Requirement for A-type cyclin-dependent kinase and cyclins for the terminal division in the stomatal lineage of Arabidopsis
by Yang K., Wang H., Xue S., Qu X., Zou J., Le J. (2014)
in J Exp Bot. 2014 Jun;65(9):2449-2461. doi: 10.1093/jxb/eru139. Epub 2014 Mar 31. –
The R2R3-MYB transcription factor FOUR LIPS (FLP) and its paralogue MYB88 restrict the division of a GMC to one. Previously, the upstream regions of several core cell cycle genes were identified as the direct targets of FLP/MYB88, including the B-type cyclin-dependent kinase CDKB1;1 and A2-type cyclin CYCA2;3.
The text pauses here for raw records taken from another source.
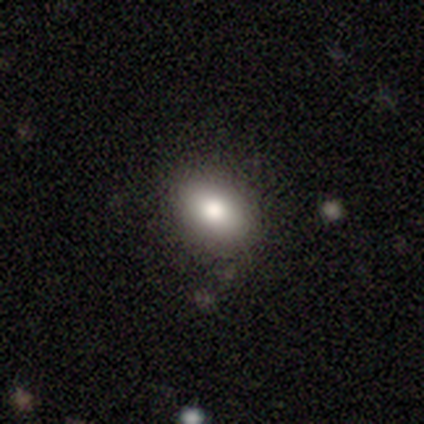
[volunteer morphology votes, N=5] Overall: smooth (60%; featured or disk 20%). How rounded: round (67%; in between 33%). Merging: none (100%).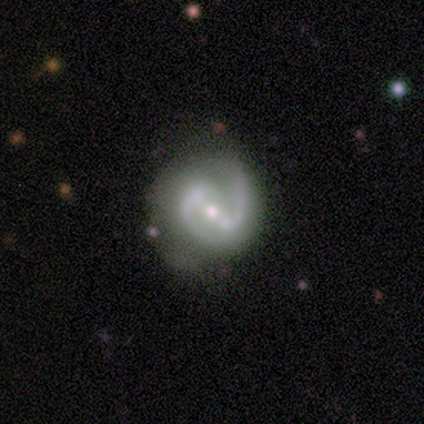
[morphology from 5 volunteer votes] Volunteers were most divided on "bulge size" (2-way tie): moderate: 50%, small: 50%, dominant: 0%, large: 0%, none: 0%. More confident: edge-on disk — no (100%); spiral arms — yes (100%); spiral arm count — 2 (100%); merging — none (100%); smooth or featured — featured or disk (80%); bar — strong (75%); spiral winding — medium (75%).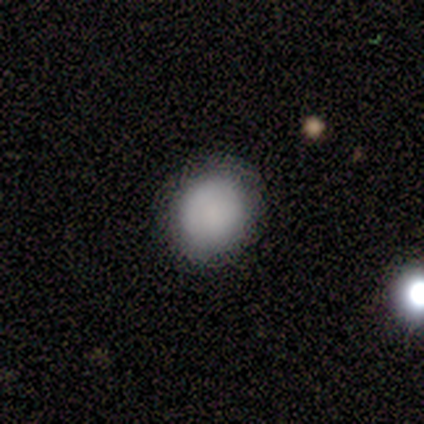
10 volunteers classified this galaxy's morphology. smooth 70%, star or artifact 20%, featured or disk 10%. Down the decision tree: how rounded — round (71%); merging — none (75%).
Here we show that CDKA;1 is also an immediate direct target of FLP/MYB88 through the binding to cis-regulatory elements in the CDKA;1 promoter region. CDKA;1 activity is required not only for normal GMC divisions but also for the excessive cell overproliferation in flp myb88 mutant GMCs.
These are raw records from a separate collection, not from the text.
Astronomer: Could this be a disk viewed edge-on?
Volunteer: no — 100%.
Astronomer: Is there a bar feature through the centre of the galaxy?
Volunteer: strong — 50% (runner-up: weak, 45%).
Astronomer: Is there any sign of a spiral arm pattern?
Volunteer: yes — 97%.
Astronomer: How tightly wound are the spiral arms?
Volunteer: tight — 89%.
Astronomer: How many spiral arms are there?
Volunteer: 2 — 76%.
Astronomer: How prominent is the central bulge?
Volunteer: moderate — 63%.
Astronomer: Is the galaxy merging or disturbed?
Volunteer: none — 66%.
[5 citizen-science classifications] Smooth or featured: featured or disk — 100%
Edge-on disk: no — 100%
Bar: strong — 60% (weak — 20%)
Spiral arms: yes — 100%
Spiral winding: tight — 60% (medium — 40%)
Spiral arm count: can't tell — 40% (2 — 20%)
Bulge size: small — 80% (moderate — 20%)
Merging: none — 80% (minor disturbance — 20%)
The impaired defects of GMC division in cdkb1;1 1;2 mutants could be partially rescued by a stage-specific expression of CDKA;1. Although targeted overexpression of CDKA;1 does not affect stomatal development, ectopic expression of the D3-type cyclin CYCD3;2 induces GC subdivision, resulting in a stoma with 3–4 GCs instead of the normal two.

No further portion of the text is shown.